An eine Neuauflage des Projekts lässt sich kaum denken. „Es war nicht so sehr der wirtschaftliche Faktor, der zum Aus des ,Freibeuters’ führte, sondern dass sich das System Zeitschrift überlebt hatte. Viele Diskussionen fanden plötzlich täglich im Feuilleton statt, als Vierteljahresschrift ist man da hoffnungslos im Hintertreffen.“ Aber wer weiß, welche Chancen die Zeitungskrise eröffnet?
Wagenbach hat sich und seine Leser mit der vor fünf Jahren wiederbelebten Reihe Politik getröstet. Aber zwischen Frühwarnsystem und Nachklapp sind auch diese Essays von jeweils 100 Seiten nicht unproblematisch. „Mit Haci-Halil Uslucans ,Dabei und doch nicht mittendrin’ hatten wir 2011 einen hervorragenden Titel über die die Integration türkeistämmiger Zuwanderer. Doch nach der Sarrazin-Debatte wollte davon niemand mehr hören. Das Buch ging unter wie ein Stein. Bahman Nirumands Analyse ,Iran Israel Krieg’ dagegen kam im September 2012 genau zum richtigen Zeitpunkt, und das Schöne ist, dass es nichts von seiner Aktualität eingebüßt hat.“
Die Schlacht um die Zukunft des Verlages, in der sich auch der Kampf um die Zukunft des gedruckten, sorgfältig lektorierten und schön ausgestatteten Buchs im Allgemeinen spiegelt, wird dabei an vielen Fronten geführt – vor allem im Buchhandel. „Wenn Hugendubel und Thalia nun immer weiter in finanzielle Bedrängnis geraten, verlieren wir natürlich Geld und Vertriebskanäle. Mein Mitleid mit den Ketten ist aber begrenzt.“ Nicht nur, dass sie die alteingesesenen Buchhandlungen vielerorts verdrängt haben, um nun selbst der Insolvenz ins Auge zu sehen, sie nehmen von einem Bestseller wie Bennett zwar 1300 Stück aufs Zentrallager, aber keinen einzigen der anderen Titel. Damit lässt sich keine literarische Kultur erhalten.

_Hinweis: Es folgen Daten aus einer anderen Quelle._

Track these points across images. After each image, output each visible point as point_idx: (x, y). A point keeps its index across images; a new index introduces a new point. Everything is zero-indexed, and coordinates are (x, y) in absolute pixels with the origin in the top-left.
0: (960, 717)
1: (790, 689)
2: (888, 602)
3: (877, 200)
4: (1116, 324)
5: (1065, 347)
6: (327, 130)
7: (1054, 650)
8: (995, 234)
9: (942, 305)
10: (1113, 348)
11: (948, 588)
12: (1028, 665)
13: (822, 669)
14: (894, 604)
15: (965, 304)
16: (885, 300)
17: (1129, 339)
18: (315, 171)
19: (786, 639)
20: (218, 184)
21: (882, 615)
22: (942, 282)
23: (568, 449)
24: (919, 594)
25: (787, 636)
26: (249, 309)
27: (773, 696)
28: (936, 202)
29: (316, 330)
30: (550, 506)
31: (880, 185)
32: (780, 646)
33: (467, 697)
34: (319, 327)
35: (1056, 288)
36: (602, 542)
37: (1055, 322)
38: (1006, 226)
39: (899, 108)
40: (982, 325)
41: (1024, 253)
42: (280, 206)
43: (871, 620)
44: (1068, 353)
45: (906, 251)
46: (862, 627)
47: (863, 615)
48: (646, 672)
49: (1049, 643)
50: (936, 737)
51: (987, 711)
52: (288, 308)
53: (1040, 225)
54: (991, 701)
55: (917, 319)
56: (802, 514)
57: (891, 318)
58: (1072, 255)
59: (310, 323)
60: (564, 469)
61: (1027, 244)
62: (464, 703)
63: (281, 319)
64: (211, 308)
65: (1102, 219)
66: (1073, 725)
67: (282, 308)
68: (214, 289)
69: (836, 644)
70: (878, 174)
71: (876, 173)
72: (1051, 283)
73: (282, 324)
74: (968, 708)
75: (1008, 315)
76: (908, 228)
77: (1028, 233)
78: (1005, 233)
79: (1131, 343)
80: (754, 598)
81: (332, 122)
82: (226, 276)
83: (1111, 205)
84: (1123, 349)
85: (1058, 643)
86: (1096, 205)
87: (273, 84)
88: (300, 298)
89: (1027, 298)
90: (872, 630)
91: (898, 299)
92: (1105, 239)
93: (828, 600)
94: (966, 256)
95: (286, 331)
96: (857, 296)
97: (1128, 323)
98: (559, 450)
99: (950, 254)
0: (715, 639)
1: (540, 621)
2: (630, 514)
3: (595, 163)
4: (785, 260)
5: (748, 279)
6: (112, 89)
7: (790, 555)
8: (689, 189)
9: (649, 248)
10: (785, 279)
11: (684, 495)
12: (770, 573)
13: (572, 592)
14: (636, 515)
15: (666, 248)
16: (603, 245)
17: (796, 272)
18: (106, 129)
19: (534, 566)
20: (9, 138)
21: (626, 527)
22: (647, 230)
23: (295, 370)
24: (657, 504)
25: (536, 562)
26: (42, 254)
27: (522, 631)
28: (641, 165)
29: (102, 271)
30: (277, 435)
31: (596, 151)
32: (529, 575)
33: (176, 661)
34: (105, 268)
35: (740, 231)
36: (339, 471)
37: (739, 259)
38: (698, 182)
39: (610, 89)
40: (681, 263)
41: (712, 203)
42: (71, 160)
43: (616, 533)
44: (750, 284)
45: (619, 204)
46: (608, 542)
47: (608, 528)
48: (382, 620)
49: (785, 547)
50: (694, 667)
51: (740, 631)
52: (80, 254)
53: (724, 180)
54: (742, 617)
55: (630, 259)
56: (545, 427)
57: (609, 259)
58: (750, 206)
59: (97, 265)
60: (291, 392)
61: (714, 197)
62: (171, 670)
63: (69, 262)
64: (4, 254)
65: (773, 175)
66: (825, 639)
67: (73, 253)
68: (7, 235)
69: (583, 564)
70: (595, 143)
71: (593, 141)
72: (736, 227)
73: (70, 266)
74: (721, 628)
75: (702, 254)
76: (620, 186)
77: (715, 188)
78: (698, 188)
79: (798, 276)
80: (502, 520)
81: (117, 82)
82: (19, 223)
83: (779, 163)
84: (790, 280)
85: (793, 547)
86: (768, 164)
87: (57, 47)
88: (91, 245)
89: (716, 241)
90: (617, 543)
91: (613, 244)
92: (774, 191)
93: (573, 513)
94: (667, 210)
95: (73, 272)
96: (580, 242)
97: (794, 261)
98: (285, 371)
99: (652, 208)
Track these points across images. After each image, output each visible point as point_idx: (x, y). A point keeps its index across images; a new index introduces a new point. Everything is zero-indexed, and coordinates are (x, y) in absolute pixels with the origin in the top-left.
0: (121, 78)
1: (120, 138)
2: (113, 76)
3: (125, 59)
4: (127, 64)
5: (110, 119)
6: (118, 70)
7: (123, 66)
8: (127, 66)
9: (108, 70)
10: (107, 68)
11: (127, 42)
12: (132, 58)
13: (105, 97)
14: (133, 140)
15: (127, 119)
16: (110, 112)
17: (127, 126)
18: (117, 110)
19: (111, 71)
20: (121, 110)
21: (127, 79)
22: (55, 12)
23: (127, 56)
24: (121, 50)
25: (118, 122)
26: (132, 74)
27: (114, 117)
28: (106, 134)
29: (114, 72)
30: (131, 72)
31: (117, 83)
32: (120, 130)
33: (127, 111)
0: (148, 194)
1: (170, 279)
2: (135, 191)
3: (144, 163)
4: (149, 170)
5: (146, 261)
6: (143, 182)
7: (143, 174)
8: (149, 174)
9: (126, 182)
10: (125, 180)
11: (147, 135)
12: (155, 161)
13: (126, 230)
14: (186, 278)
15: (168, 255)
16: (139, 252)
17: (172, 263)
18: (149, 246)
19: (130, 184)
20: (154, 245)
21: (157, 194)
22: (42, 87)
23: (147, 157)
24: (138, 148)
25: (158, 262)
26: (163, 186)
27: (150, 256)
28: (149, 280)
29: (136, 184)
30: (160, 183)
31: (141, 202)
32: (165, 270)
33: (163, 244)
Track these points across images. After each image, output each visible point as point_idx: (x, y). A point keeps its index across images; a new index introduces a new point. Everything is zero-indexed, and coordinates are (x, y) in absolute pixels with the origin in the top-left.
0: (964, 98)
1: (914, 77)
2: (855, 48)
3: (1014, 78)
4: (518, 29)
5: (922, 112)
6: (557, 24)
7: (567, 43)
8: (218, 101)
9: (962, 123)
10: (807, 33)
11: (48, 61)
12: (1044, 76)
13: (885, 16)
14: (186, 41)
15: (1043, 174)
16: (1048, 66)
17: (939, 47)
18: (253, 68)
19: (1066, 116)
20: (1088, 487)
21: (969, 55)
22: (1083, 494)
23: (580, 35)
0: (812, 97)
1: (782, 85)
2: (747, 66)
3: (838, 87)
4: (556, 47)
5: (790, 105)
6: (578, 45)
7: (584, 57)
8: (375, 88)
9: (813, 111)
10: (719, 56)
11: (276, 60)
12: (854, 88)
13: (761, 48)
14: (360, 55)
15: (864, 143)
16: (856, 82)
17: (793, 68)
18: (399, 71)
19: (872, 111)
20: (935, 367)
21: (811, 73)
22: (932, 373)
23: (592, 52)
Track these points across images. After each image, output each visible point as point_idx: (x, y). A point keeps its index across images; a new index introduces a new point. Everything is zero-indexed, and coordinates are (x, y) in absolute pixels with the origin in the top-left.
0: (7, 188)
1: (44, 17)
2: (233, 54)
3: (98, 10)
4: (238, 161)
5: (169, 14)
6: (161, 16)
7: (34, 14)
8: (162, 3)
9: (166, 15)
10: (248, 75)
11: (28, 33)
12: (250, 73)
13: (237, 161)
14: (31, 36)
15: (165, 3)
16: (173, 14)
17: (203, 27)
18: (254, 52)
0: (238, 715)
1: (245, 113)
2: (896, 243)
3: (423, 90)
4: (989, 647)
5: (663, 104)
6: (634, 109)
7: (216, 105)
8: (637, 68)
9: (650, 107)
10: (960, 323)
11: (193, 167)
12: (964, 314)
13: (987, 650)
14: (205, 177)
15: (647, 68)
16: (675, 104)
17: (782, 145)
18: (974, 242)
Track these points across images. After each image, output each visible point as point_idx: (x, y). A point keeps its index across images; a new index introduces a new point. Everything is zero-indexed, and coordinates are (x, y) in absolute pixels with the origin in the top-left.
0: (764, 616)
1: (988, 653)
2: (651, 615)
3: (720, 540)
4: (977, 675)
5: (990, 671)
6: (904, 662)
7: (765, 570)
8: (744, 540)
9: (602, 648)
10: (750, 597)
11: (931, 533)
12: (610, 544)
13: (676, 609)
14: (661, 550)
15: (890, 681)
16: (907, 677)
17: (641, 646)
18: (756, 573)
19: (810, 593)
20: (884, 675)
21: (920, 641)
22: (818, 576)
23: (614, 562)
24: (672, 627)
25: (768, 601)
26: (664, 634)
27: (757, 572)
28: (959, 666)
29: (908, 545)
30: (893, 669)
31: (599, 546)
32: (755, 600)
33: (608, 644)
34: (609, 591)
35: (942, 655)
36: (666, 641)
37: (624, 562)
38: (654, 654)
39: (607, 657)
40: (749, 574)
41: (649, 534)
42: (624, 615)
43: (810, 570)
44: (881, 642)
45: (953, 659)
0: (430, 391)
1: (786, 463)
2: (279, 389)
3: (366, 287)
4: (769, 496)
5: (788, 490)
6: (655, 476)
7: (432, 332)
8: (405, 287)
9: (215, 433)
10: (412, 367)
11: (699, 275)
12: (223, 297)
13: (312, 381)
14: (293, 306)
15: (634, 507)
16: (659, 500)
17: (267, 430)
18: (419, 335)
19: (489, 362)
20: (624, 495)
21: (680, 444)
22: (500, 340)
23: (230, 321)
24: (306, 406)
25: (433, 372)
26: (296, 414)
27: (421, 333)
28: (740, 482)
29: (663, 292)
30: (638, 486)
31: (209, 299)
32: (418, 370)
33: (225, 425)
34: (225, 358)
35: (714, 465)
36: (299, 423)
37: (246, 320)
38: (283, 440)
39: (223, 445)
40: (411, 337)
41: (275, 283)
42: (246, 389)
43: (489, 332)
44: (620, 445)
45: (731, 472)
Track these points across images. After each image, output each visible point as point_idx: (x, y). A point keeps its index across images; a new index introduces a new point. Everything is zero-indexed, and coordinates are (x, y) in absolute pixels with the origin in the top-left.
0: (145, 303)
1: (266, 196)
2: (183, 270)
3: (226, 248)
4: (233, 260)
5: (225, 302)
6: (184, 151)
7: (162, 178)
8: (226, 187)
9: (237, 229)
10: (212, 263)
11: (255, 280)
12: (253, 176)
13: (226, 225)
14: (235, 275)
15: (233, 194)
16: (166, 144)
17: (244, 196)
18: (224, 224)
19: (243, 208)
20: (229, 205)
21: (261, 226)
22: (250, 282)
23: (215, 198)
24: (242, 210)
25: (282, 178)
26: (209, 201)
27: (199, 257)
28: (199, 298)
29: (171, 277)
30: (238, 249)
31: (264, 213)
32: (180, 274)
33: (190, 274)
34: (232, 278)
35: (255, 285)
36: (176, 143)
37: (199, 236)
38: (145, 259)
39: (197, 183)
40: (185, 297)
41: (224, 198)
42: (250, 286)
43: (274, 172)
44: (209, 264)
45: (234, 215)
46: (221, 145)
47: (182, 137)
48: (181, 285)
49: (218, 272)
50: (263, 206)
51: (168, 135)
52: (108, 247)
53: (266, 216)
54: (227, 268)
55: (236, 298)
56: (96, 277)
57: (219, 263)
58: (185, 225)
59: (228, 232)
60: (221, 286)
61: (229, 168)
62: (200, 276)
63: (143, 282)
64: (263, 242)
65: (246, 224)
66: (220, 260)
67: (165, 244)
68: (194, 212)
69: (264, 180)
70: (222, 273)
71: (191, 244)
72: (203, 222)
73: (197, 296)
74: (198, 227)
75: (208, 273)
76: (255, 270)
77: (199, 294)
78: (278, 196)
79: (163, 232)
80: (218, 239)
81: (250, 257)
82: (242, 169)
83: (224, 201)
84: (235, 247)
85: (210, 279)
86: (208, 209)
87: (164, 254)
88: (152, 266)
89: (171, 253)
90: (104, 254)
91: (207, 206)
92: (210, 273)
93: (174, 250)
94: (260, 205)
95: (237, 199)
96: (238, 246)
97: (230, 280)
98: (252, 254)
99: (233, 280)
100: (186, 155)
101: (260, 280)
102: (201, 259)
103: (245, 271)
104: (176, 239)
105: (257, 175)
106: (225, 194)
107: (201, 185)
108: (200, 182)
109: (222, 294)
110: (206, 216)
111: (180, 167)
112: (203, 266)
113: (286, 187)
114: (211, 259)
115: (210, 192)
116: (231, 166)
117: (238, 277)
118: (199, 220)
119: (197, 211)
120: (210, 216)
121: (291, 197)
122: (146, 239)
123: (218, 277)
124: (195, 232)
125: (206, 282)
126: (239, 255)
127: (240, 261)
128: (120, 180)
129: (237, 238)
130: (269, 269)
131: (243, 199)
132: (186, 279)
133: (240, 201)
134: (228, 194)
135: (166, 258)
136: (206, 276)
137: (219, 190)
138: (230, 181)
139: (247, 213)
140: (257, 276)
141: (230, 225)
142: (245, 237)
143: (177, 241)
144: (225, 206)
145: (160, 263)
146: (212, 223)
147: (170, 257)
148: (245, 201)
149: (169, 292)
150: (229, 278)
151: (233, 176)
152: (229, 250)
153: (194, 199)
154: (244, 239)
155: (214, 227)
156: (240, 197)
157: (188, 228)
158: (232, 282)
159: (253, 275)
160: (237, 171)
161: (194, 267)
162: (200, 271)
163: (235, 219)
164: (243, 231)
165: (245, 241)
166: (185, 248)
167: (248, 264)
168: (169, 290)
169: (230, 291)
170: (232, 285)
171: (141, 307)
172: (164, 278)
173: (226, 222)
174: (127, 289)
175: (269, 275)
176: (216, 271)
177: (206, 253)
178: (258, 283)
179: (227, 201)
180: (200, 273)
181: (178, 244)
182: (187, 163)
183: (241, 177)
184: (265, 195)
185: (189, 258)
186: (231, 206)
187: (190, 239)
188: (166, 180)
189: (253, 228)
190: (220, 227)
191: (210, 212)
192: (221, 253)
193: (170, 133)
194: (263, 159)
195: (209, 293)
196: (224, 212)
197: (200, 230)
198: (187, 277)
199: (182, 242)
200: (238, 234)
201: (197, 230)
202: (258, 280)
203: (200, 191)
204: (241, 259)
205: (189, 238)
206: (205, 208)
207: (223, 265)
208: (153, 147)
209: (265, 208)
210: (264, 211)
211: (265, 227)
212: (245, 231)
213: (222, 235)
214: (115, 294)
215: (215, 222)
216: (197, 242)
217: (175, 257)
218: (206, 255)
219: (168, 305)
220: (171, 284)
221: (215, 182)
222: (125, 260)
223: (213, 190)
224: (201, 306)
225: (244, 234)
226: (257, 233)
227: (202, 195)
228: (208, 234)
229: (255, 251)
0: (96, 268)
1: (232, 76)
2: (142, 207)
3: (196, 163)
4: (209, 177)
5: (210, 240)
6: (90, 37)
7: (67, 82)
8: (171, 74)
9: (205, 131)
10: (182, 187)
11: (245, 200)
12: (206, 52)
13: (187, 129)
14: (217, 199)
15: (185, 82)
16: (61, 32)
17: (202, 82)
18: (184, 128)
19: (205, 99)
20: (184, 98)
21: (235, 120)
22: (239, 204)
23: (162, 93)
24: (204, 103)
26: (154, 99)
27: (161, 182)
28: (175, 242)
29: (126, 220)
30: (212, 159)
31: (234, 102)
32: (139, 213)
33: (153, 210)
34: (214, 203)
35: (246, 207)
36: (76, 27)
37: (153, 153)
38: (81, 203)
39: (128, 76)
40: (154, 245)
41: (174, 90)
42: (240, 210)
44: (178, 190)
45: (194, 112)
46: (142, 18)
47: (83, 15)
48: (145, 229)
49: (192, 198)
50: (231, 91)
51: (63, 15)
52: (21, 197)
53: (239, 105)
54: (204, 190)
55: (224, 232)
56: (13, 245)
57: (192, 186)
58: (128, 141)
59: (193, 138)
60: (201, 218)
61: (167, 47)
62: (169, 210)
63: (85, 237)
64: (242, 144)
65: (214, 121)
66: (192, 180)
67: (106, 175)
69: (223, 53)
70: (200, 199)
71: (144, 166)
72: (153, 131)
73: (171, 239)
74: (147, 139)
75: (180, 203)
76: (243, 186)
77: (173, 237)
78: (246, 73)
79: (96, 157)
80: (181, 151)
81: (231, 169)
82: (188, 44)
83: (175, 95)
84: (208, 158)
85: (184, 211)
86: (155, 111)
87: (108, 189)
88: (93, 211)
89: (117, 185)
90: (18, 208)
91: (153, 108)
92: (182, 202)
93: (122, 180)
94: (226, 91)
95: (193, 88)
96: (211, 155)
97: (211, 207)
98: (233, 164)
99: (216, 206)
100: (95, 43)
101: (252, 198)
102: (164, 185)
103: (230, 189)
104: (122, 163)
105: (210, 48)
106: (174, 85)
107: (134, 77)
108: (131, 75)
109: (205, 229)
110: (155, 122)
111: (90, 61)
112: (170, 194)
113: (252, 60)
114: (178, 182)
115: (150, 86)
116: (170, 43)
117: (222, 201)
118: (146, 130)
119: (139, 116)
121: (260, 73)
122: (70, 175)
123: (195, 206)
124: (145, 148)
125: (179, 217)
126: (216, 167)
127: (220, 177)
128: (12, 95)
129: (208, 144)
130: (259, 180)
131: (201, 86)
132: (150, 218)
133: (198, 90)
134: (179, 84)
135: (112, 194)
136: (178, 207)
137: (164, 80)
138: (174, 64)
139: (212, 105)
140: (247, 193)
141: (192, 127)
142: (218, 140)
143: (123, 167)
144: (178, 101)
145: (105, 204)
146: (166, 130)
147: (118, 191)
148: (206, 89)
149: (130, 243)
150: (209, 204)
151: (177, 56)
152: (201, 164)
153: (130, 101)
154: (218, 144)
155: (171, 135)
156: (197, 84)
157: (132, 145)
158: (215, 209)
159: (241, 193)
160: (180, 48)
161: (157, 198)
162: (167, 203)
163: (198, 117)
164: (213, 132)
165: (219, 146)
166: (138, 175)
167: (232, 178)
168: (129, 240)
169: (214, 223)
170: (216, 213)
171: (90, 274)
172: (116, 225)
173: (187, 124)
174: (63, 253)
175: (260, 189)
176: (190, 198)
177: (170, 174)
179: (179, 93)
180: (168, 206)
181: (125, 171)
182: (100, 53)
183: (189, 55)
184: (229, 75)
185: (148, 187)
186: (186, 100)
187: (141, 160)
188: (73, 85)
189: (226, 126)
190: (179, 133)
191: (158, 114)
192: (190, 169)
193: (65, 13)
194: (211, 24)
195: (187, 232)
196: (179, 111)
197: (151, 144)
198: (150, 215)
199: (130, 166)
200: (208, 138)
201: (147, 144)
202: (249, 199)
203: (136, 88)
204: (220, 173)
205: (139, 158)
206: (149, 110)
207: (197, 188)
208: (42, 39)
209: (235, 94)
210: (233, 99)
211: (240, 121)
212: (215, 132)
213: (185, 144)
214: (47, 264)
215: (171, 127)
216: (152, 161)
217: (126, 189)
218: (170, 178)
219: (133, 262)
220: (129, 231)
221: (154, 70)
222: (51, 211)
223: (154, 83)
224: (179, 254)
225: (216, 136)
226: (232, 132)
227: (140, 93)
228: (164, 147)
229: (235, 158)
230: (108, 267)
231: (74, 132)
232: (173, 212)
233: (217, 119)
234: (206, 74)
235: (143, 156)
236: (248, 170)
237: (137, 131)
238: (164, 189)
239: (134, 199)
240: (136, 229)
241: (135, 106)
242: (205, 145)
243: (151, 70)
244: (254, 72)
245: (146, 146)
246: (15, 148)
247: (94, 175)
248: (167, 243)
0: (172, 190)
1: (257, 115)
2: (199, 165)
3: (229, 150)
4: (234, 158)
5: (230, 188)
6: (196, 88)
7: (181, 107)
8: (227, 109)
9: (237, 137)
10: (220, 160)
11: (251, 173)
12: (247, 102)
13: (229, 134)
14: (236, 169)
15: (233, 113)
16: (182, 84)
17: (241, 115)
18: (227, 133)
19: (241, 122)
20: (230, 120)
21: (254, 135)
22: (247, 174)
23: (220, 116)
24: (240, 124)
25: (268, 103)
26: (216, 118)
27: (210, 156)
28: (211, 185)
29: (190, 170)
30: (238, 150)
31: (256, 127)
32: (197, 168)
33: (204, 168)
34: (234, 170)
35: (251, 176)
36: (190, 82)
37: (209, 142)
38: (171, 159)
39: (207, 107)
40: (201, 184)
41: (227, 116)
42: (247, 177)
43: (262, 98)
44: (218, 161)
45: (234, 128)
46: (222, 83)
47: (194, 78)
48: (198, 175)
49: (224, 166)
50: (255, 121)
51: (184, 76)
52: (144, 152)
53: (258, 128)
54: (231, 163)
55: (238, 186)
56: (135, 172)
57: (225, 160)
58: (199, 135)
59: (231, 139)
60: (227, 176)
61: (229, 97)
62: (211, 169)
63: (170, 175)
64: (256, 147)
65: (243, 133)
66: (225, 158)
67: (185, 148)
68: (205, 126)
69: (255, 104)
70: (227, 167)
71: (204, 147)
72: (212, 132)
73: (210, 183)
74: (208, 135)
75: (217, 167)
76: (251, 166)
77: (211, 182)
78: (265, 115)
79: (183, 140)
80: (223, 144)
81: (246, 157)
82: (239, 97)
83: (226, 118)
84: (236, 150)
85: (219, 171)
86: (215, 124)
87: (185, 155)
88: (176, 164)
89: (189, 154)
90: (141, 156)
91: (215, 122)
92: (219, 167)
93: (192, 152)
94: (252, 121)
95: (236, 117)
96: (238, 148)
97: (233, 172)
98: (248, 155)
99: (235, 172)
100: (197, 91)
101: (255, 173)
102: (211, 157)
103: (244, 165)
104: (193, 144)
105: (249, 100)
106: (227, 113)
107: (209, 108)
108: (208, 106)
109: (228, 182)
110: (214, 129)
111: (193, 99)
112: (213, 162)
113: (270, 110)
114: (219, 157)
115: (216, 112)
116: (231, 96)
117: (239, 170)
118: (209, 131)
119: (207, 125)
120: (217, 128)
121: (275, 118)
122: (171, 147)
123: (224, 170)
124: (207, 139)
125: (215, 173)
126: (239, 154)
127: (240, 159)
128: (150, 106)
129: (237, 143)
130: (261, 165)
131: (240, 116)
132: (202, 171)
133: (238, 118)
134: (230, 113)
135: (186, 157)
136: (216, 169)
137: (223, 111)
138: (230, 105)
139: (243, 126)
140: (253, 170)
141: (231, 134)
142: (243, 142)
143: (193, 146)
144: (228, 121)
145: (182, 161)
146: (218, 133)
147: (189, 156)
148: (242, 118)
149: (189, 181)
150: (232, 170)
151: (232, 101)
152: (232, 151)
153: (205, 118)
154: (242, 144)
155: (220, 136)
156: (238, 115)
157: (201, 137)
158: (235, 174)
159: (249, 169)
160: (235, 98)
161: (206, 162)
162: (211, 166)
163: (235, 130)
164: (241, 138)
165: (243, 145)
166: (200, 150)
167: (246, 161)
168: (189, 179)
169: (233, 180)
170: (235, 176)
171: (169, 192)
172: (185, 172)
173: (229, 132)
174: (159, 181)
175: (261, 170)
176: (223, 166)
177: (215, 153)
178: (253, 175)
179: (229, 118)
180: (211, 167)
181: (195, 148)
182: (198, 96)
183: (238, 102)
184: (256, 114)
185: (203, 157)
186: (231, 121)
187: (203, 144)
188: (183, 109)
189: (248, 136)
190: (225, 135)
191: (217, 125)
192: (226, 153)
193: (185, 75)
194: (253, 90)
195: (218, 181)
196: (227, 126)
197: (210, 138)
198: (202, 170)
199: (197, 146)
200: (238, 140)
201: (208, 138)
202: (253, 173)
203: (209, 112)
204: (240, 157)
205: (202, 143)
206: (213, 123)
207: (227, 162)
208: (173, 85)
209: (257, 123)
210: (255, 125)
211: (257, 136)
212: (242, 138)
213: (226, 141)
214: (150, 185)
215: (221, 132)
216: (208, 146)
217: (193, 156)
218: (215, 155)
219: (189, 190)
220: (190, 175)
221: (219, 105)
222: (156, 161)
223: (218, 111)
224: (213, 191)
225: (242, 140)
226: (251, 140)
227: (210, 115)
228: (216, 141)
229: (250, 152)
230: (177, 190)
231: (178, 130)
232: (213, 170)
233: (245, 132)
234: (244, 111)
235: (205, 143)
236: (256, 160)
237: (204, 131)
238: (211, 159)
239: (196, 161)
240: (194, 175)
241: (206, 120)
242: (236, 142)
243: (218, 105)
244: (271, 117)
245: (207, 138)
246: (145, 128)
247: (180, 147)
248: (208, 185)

„Jede gut gehende Buchhandlung“, sagt Schüssler, „muss etwas bieten, das Amazon nicht bieten kann. Und die Ketten wackeln, weil Amazon im Zweifel besser ist als ihre Filiale. Wir machen unseren Umsatz hauptsächlich im mittleren und kleinen Buchhandel, und der umfasst seit Jahr und Tag ziemlich genau 200 Buchhandlungen. Es sind nur nicht dieselben wie vor 20 Jahren. Gerade in Berlin haben viele kleinere neu aufgemacht. Für die tun wir alles, wie für kleinere Ketten – Osiander im Schwäbischen oder Pustet in Bayern.“ Kritik wirkt da nur als Begleitschutz und Verstärker – außer es fängt auf einmal zu rauchen, stinken und lärmen an. So hat es dem Erfolg von Horst Bredekamps gerade erschienenem Essay über Karl, den Großen, nicht im mindesten geschadet, dass der Kunsthistoriker jüngst auf gefälschte Galilei-Zeichnungen hereinfiel. Es hat ihm, Susanne Schüssler muss es fast peinlich berührt zugeben, sogar genützt.
Vom 14.3. bis 25.4. zeigt das Leipziger Haus des Buches (Gerichtsweg 28) eine Ausstellung zu 50 Jahren Wagenbach, die Ende Mai auch in die Berliner Staatsbibliothek kommt. Am 27. 3. um 20 Uhr lesen, vorgestellt von Susanne Schüssler, im Literarischen Colloquium Berlin fünf junge Autoren einer neuen Reihe: Orfa Alarcón (Mexiko), Arthur Larrue (Frankreich), Owen Martell (England), Eva Roman (Deutschland) und Paola Soriga (Italien).